**MATERIAL FOR THIS TASK**
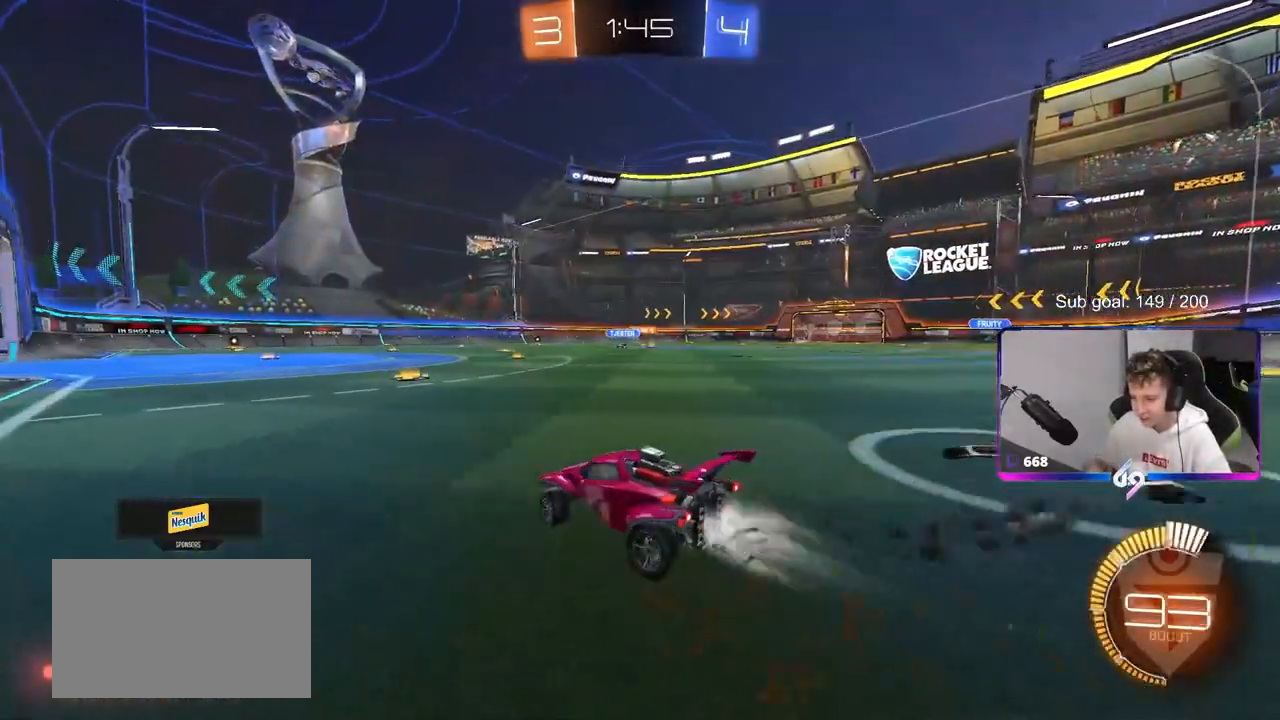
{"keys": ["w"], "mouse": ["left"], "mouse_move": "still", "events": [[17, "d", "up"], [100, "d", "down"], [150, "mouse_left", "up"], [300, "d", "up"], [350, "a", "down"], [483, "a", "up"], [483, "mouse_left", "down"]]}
--
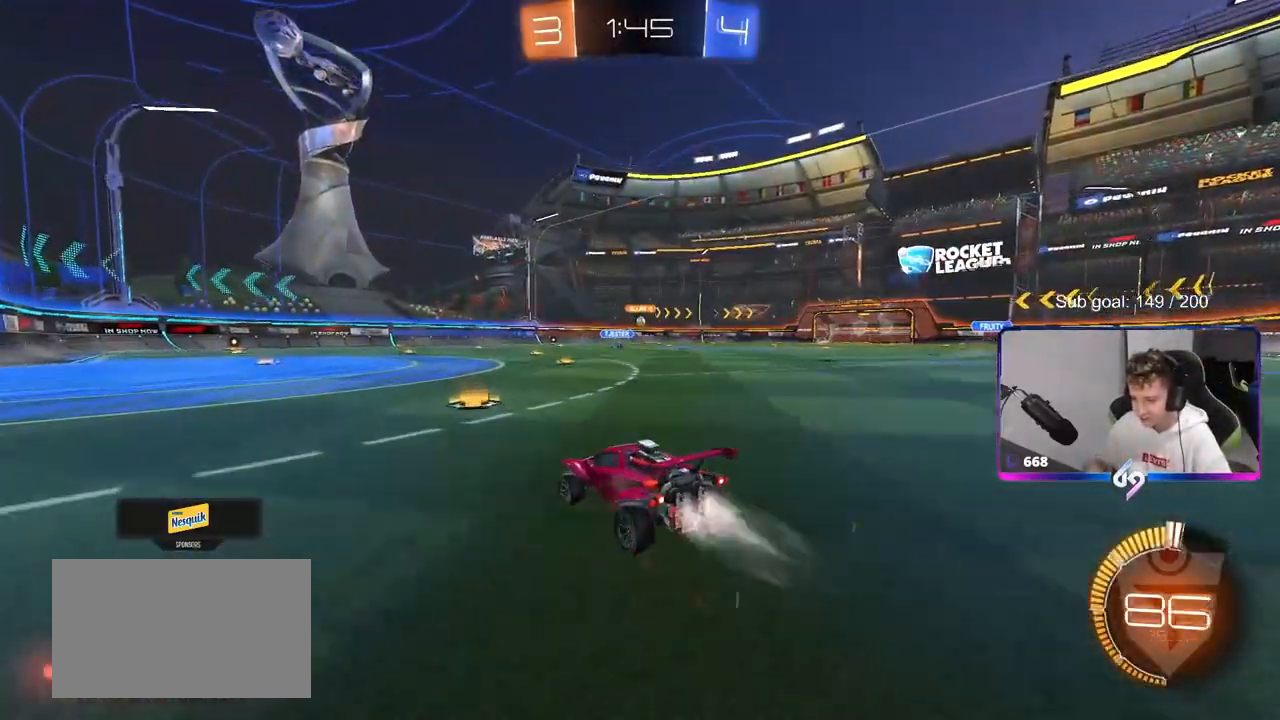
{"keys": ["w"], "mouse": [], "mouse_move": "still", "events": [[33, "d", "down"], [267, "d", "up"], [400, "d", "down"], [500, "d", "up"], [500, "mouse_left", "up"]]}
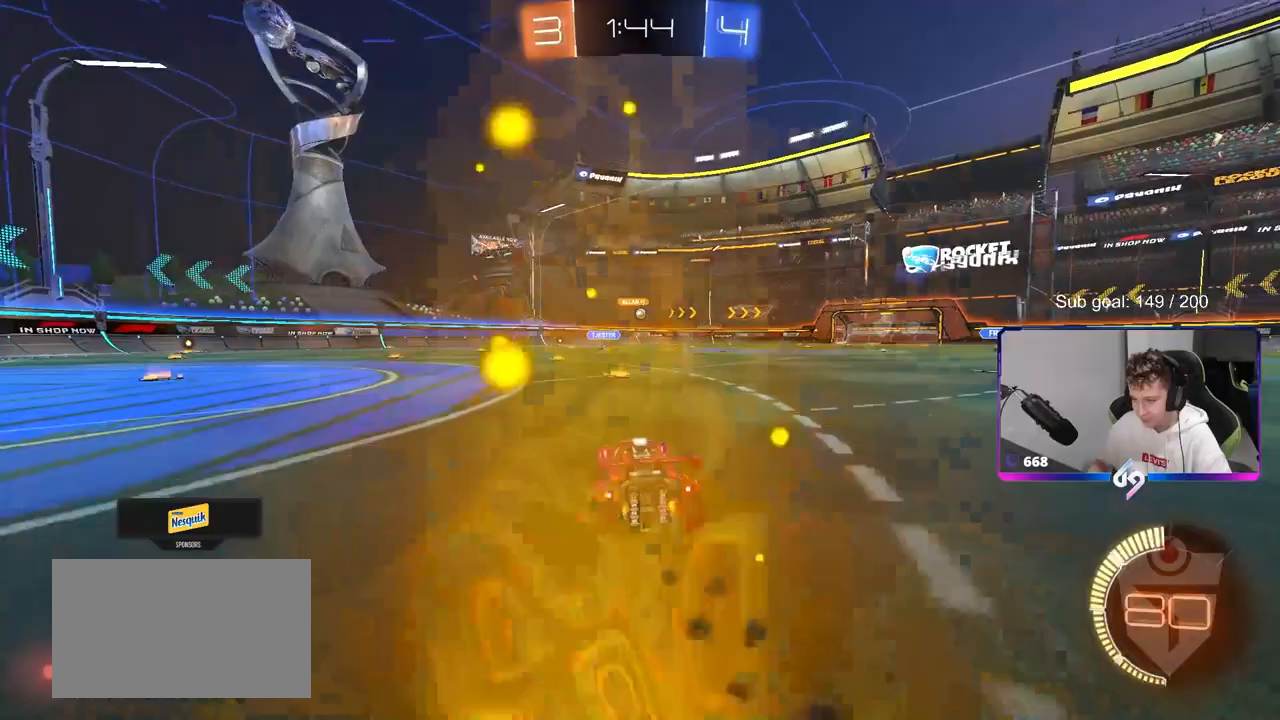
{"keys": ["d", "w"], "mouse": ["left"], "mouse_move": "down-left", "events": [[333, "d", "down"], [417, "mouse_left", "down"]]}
--
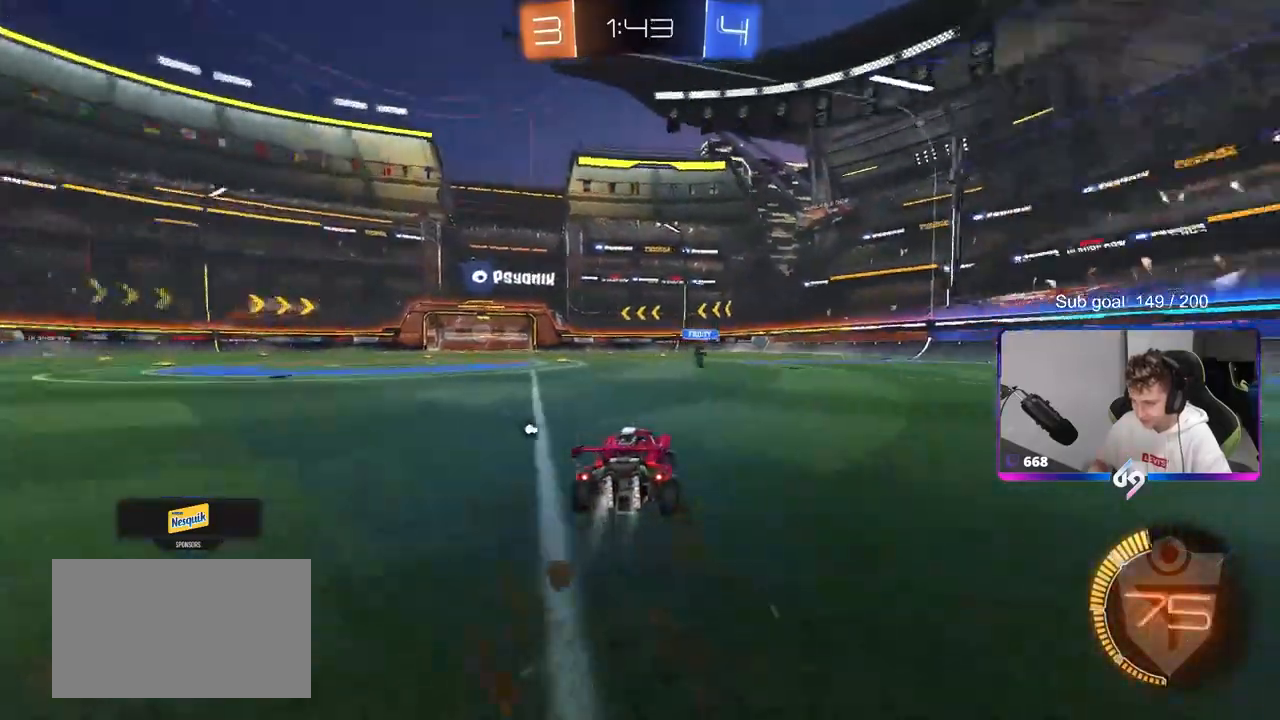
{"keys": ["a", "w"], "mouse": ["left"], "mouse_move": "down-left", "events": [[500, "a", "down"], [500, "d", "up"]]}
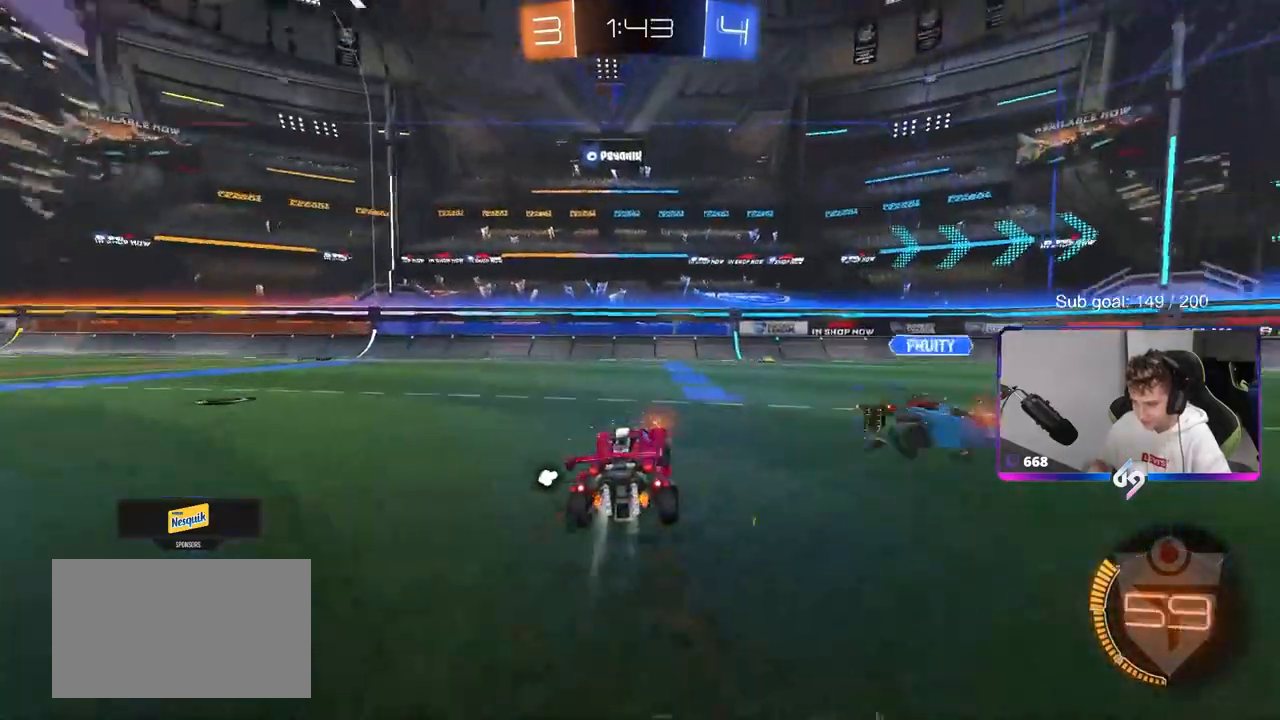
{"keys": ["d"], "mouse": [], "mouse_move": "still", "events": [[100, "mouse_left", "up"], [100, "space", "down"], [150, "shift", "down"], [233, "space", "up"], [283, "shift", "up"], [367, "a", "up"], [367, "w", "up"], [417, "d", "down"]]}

**EXERCISE REQUIREMENTS**
Checking the data above line by line, please work out how many lines include "still", and reply with the number only.

**EXERCISE OUTPUT**
3